We will see in this study that (1) our targumist drew material from the
midrashim, which must have pre-existed the Targum, and (2) the scholars of the Babylonian
Talmud, composed and edited in the fifth and sixth century, mention our Targum
but did not know the name of its author. Therefore, the Targum must have been
composed before the Babylonian Talmud. Thus, a sixth-century date for the
composition of the midrashim is incorrect.
[18] This was done
first in the Deuteronomy volume in
pp. 8-10. This book showed the reliance of Onkelos upon the midrash Sifrei. The subsequent studies did the
same with the other midrashim.
[19] The midrash Sifrei to Numbers comments on parts of
nineteen of the thirty-six biblical chapters of Numbers (5-12; 15; 18-19; 25:1-13; 26:52-31:24; and 35:9-39), less
than a third of the biblical text. It contains a considerable amount of aggadah
and halakhah, items that Onkelos avoids, and has little narrative, areas
where Targum Onkelos deviations abound.
[20] Onkelos has
many Hebraisms because its audience’s language included many Hebrew words. They
were used in the translation whenever the Hebrew was more familiar or
understandable to the reader than the Aramaic equivalent. Similarly, although
the midrash was composed in Hebrew, there are many Aramaic words in it.

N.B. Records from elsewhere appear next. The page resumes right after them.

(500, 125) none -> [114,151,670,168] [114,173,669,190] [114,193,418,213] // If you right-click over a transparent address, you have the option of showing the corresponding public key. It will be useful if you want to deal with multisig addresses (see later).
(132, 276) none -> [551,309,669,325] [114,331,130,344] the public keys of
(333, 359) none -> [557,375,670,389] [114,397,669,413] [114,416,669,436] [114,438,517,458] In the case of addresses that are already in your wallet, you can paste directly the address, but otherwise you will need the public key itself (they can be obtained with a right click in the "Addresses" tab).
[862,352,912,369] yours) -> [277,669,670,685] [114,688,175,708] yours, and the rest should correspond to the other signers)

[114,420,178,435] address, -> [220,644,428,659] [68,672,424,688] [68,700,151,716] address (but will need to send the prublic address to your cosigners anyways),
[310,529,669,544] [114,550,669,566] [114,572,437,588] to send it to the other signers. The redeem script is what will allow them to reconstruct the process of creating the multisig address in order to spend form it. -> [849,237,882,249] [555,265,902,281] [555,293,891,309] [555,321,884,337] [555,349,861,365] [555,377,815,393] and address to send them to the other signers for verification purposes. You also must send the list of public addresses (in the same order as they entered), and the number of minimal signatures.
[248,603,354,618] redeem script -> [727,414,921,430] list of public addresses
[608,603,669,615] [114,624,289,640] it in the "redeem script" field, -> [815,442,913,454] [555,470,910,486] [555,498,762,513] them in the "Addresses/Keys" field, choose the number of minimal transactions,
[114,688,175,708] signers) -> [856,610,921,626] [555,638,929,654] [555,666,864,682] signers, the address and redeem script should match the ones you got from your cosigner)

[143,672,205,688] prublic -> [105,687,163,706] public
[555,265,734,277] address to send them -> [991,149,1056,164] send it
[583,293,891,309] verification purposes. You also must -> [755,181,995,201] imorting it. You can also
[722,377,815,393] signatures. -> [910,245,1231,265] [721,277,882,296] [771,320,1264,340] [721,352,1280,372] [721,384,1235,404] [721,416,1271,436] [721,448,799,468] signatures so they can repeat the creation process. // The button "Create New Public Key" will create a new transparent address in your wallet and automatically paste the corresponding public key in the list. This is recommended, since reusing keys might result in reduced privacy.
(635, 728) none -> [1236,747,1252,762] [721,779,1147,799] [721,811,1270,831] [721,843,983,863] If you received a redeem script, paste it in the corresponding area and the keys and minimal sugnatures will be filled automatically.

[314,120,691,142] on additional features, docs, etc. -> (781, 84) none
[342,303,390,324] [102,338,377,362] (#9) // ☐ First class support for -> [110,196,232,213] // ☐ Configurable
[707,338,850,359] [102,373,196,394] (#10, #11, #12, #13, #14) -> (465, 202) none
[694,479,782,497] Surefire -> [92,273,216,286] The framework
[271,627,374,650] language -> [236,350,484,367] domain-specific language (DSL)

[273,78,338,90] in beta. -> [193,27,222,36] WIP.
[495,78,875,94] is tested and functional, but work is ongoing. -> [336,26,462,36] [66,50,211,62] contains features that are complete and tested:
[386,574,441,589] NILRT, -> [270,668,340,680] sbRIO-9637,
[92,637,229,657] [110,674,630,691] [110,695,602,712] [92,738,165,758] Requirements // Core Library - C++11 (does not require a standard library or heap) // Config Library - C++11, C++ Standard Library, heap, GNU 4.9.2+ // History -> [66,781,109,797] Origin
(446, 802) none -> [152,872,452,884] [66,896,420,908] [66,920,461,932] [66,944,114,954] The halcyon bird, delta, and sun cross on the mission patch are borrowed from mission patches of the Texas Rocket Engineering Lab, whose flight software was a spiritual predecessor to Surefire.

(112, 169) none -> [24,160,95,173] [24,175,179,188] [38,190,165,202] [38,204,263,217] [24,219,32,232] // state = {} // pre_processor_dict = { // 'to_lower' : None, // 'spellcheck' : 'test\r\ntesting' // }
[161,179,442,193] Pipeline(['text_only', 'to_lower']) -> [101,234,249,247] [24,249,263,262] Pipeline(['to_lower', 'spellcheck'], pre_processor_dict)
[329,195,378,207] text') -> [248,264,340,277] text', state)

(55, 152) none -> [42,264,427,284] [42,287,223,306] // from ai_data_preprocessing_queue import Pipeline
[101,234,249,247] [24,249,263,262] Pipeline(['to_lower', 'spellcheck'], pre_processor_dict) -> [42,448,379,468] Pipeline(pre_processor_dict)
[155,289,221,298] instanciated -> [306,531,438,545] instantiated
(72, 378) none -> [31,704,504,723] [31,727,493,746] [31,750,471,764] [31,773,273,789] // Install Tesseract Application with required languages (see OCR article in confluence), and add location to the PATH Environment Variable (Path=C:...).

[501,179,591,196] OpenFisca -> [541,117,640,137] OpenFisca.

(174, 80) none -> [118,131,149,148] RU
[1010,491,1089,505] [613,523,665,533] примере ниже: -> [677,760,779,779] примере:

[21] שקר twice, 5:6; כיור, 5:17; יפרש used in
6:2 to help define גזר; equals Sifrei’s pisqahs
7, 10, and 23, respectively.
    The exception of דבר in 12:1 (=pisqah 99) is
understandable. Sifrei interprets דבר as “harsh
speech.” This is derash, a homiletical exposition, and not a true
definition; and Onkelos only translates according to the peshat, the
simple meaning of the text. Yet, even in this instance, although the Targum
does not quote the adjective “harsh,” it differentiates the two words,
rendering מלל
for “speak” and retaining אמר for the second.
[22] A chart of
these instances is in I. Drazin, “Dating Targum Onkelos by means of the
Tannaitic Midrashim,” Journal of Jewish
Studies
, Autumn 1999.
[23] The 106
instances are listed in the Journal of
Jewish Studies
article.
[24] Like Sifrei, Sifrei Zutta was composed at the
end of the fourth century CE. But, unlike the former, the latter disappeared
and only fragments were rediscovered in the Genizah, in Yalkut Shimoni, Midrash ha-Gadol, and other works. H. S. Horovitz
compiled these findings and published them in Sifrei al Sefer be-Midbar
VeSifrei Zutta
(1917). Later, J. N. Epstein published an additional large
fragment in Tarbiz 1/1 (1930). Sifrei
Zutta
contains many halakhot that are not mentioned elsewhere and many that
differ with those in the Mishnah. Its style and terminology are unique.
[25] These deviations
are identified and explained in the author’s Targum series. See Note 16. Targum
Onkelos’s understanding and use of peshat will be addressed in the next
chapter.
[26] See the
author’s Targum Onkelos to Exodus (Ktav), pages 8-11, 32-33, for
details.
[27] See the
author’s Targum Onkelos to Leviticus (Ktav), pages 9-11, 26-28, for
details.
[28] See the
author’s Targum Onkelos to Deuteronomy (Ktav), pages 9-10, 43-44, for
details.
[29] “Mekoroth
Ha-Bereshit Rabbah,” Einleitung und Register zu Berechit Rabba volume 3
(Jerusalem 1965), pages 44-54. Albeck did not reach the author’s discovery that
the Onkelos targumist took material from the tannaitic midrashim.
[30] See the
author’s Targumic Studies, “Analysis of Targum Onkelos Deviations to
Genesis” (University Microfilms International, 1981), pages 1-76.
[31] No study was
made of Bereshit Rabbah, Mekhilta deR.
Simeon b. Yochai
and Midrash Tannaim.
The author believes that more parallels will be found between Targum Onkelos
and the other tannaitic midrashim when these books are studied.